Fuggler : la convoitise des collectionneurs
Avec l’essor commercial, une véritable communauté de collectionneurs se structure autour des Fuggler. Les réseaux sociaux deviennent le terrain de jeu favori pour comparer les modèles, échanger sur les trouvailles, ou encore organiser des concours de mise en scène. Certains modèles deviennent particulièrement recherchés, qu’il s’agisse des premières éditions produites par Mrs McGettrick ou de séries limitées proposées par Spin Master.
La marque profite de cet engouement pour multiplier les variantes. On voit apparaître des Fuggler de différentes tailles, aux couleurs inédites, parfois même habillés pour des occasions spéciales. L’aspect un peu absurde de la collection de réunir le plus grand nombre de peluches moches et rigolotes séduit autant les enfants que les adultes amateurs d’objets insolites. Dans certains cas, les Fuggler sont même offerts en cadeau entre amis, en clin d’œil à leur caractère « indomptable ».

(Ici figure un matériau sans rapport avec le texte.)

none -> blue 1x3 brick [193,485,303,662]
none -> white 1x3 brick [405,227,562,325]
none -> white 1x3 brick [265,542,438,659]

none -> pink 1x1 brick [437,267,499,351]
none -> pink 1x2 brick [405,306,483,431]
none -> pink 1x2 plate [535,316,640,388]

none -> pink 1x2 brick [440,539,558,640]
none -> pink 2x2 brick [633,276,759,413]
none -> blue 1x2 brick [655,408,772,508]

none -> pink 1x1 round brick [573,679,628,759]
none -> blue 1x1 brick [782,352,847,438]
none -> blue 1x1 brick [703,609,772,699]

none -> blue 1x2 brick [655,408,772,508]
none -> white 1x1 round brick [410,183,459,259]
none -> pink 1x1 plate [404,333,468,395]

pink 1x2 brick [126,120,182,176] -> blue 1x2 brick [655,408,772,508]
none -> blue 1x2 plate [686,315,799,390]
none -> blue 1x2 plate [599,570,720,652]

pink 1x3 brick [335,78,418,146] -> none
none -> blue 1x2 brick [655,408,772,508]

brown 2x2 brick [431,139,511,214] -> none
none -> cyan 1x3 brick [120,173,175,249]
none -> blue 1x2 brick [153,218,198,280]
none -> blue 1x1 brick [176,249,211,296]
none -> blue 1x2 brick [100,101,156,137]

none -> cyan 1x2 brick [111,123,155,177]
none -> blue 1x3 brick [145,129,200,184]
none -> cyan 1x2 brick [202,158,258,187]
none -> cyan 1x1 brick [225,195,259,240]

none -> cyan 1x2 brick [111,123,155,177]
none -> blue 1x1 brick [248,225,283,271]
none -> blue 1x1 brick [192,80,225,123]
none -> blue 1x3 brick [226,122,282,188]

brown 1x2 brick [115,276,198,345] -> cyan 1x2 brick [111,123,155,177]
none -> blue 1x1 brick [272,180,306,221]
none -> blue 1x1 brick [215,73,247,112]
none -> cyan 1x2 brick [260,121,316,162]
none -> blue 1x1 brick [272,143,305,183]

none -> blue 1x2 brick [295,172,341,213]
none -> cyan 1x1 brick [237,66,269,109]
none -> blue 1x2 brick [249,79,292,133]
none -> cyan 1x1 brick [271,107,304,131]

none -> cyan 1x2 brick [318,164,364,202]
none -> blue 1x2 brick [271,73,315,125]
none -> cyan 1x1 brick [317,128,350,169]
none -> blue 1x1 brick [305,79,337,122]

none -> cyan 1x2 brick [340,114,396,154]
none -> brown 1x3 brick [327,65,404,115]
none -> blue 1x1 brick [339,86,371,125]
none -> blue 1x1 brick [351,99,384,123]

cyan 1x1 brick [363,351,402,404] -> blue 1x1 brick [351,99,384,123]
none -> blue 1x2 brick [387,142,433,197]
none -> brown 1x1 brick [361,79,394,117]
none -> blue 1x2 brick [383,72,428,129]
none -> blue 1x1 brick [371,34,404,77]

Entre culture pop et objet culte
Plus d’une décennie après leur apparition, les Fuggler continuent d’occuper une place à part dans la culture des jouets. Leur succès ne tient pas à une stratégie marketing classique, mais à un mélange d’humour décalé, de design volontairement maladroit, et d’une histoire façonnée par la communauté elle-même. Certains fans gardent précieusement les modèles artisanaux des débuts, tandis que d’autres se lancent dans la chasse aux nouvelles éditions lancées chaque année.
En parallèle, les Fuggler inspirent d’autres créateurs, amateurs ou professionnels, qui proposent leurs propres versions de peluches déjantées. L’esprit original imaginé par Mrs McGettrick perdure, quelque part entre la blague et l’art, dans un coin à part du marché du jouet. Il y a peu de chances que ces petits monstres se fondent dans la masse, mais c’est justement ce qui fait leur force : une singularité revendiquée, portée par ceux qui aiment détourner les codes du « mignon » traditionnel.
Les Fuggler sont devenus bien plus qu’une simple série de peluches étranges. Leur parcours, des débuts artisanaux à la reconnaissance internationale, leur confère aujourd’hui un statut d’objet culte. Ils incarnent l’esprit de ceux qui préfèrent la différence à la conformité et témoignent de la façon dont une idée singulière peut marquer durablement la culture populaire.